Having achieved what it was established to do in the Western Balkans, the ICMP is gradually winding down its assistance in that region. Yet all of its programmes worldwide rely, with varied effectiveness, on a legal status recognized in a few states in the Balkans and a headquarters in Sarajevo. This is not a sustainable basis for its future.
The ICMP is not incorporated under the domestic law of any one country and is not an NGO. Its lack of formal legal status hampers the ICMP’s ability to carry out its work and as a result it was forced to close its office in Colombia, and its efforts in Libya and Iraq are put at unnecessary risk. A draft legal framework was negotiated by the US, the UK, the Netherlands and Denmark in 2004, within which the ICMP could operate. But the document was never concluded, leaving ICMP without a permanent, internationally recognised status.
While I was initially keen for the UK to take the lead on supporting the ICMP to be based in the UK, I have been persuaded that the logical place for it to have a sustainable headquarters would be the city of The Hague, which is keen to provide the ICMP with a home. As the seat of many international justice institutions, including the International Criminal Court, The Hague would be an ideal setting for ICMP.
However, the Dutch condition is that ICMP’s legal status is put on a more sustainable footing, allowing the ICMP to operate in the Netherlands and in the often dangerous countries in which it works with the immunities it needs to protect its database of genetic information, which contains information voluntarily provided by family members of the missing. The Dutch Foreign Minister is prepared to lead a process aimed at securing that status – but only if he has the reassurance that other partner countries will support his efforts.
In order to assure the ICMP’s future, I felt it was vital that the UK gave a clear signal of support for the Dutch initiative to secure the work of this vital organisation. I therefore urged the Foreign Secretary to make the UK’s support clear, thereby making a decisive contribution to securing the ICMP’s future for the benefit of all. The Foreign Secretary was able to visit the ICMP in October last year which was an excellent signal of support, and the FCO has been actively working with the Netherlands ever since to resolve questions over the ICMP’s future status.

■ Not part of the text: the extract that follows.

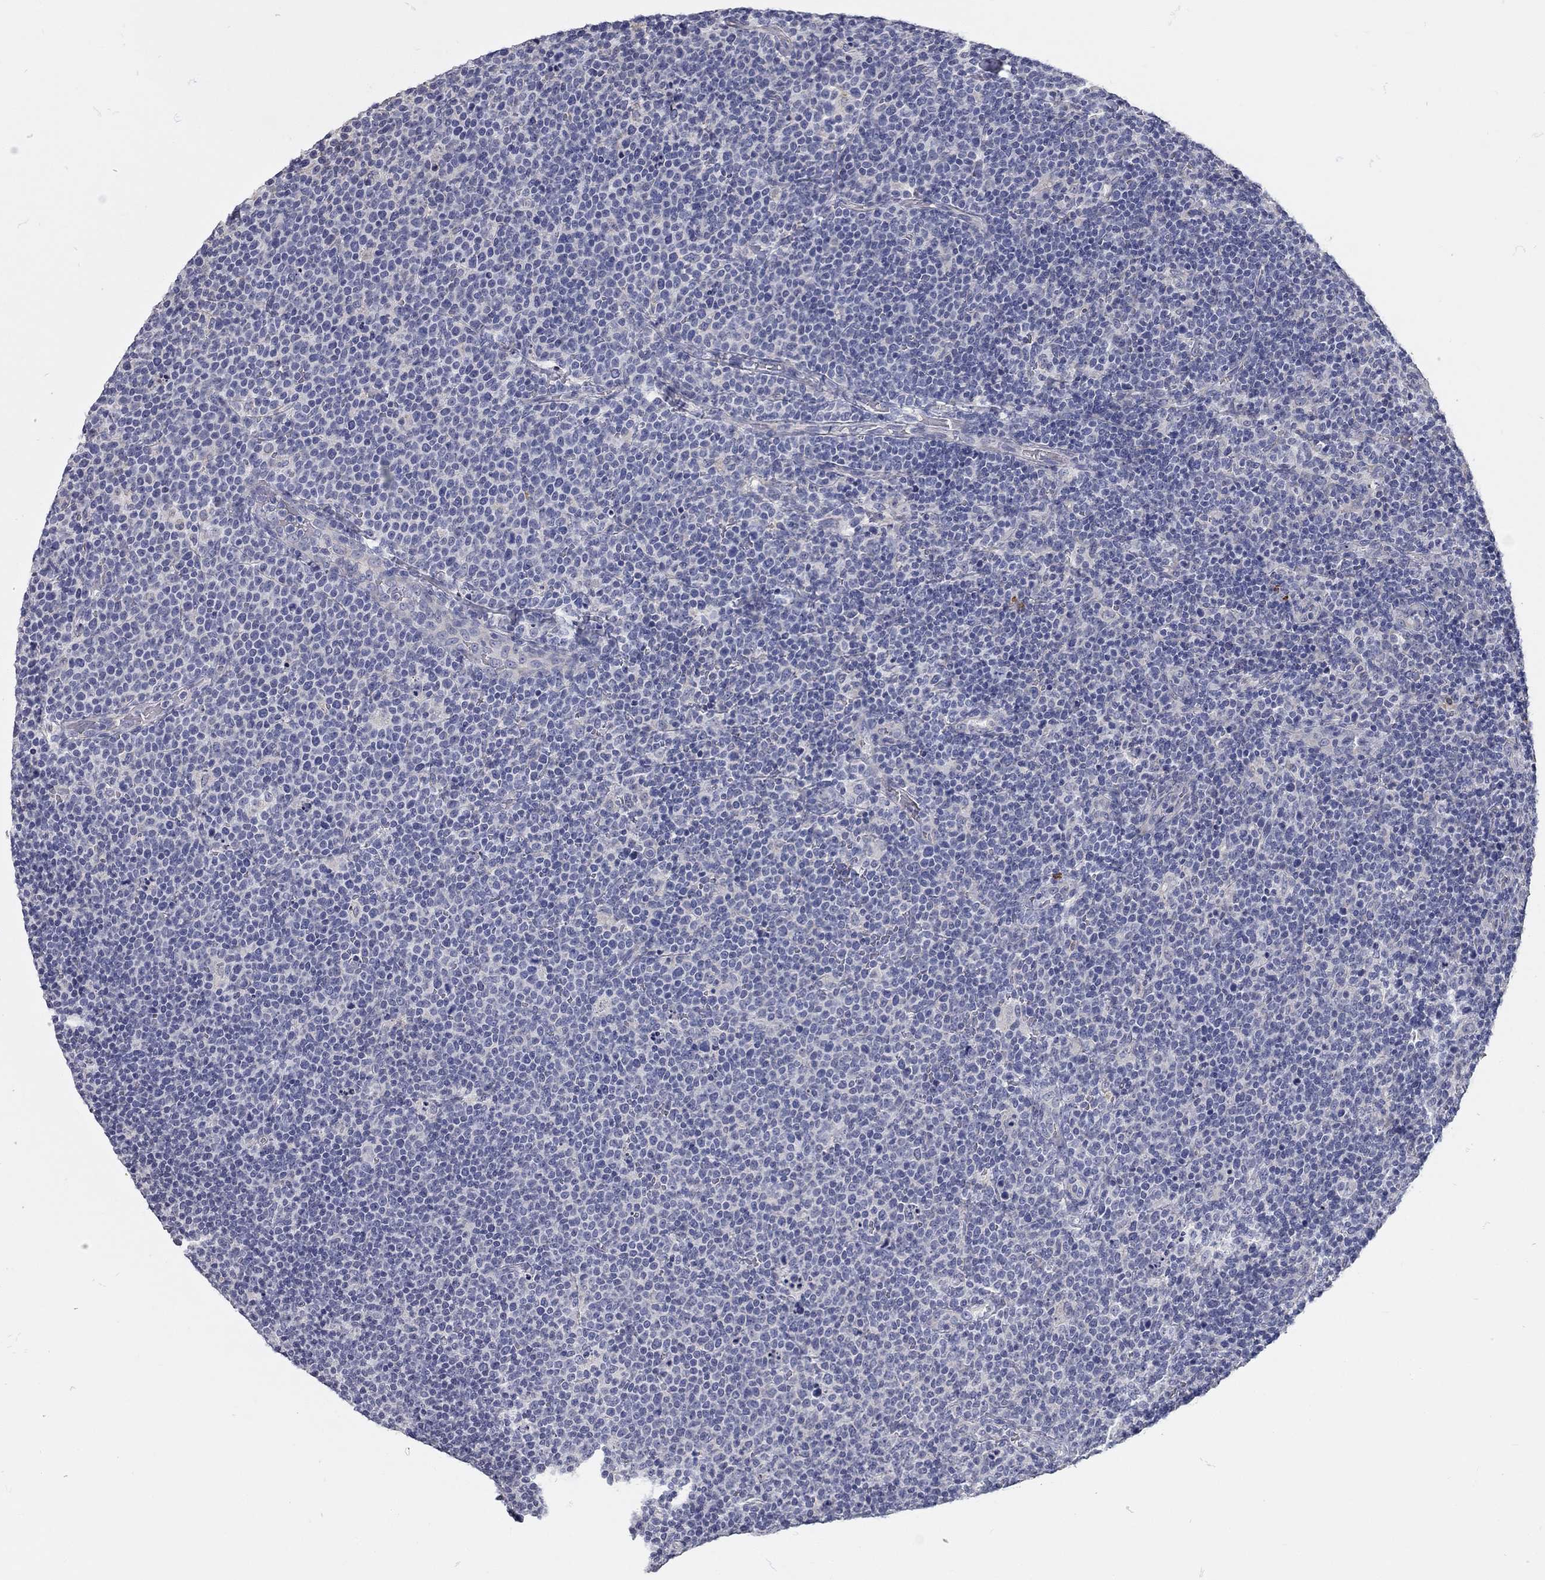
{"staining": {"intensity": "negative", "quantity": "none", "location": "none"}, "tissue": "lymphoma", "cell_type": "Tumor cells", "image_type": "cancer", "snomed": [{"axis": "morphology", "description": "Malignant lymphoma, non-Hodgkin's type, High grade"}, {"axis": "topography", "description": "Lymph node"}], "caption": "There is no significant staining in tumor cells of malignant lymphoma, non-Hodgkin's type (high-grade).", "gene": "C10orf90", "patient": {"sex": "male", "age": 61}}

I am no advocate of tying the UK, as a matter of principle, into permanent financial commitments to international organizations. However, it is precisely because the ICMP has not had the luxury of permanent funding – and the fact that it has innovated and managed costs effectively at every stage in its history – that has underscored another critical reason for me to support this organization. By way of comparison, with a broad range of programmes and having developed the world’s largest human identification laboratory, the ICMP’s budget is £5 million; a very cost effective endeavour to alleviate suffering around the world.
The ICMP does not seek any permanent funding commitments. Instead, a permanent legal status will enable it to build on its exceptional track record of success in raising voluntary contributions. It is clear that an effective response to the tragedy of missing persons caused by conflict is, and will remain, a fundamental element of successful conflict prevention and post-conflict resolution. The UK has a direct interest in ensuring that present and future international peace building strategies involve missing persons as an integral element.
In order to assure the ICMP’s future, it is now time for the UK to take a leadership role in encouraging other states to support the Dutch initiative to give the ICMP a more permanent status.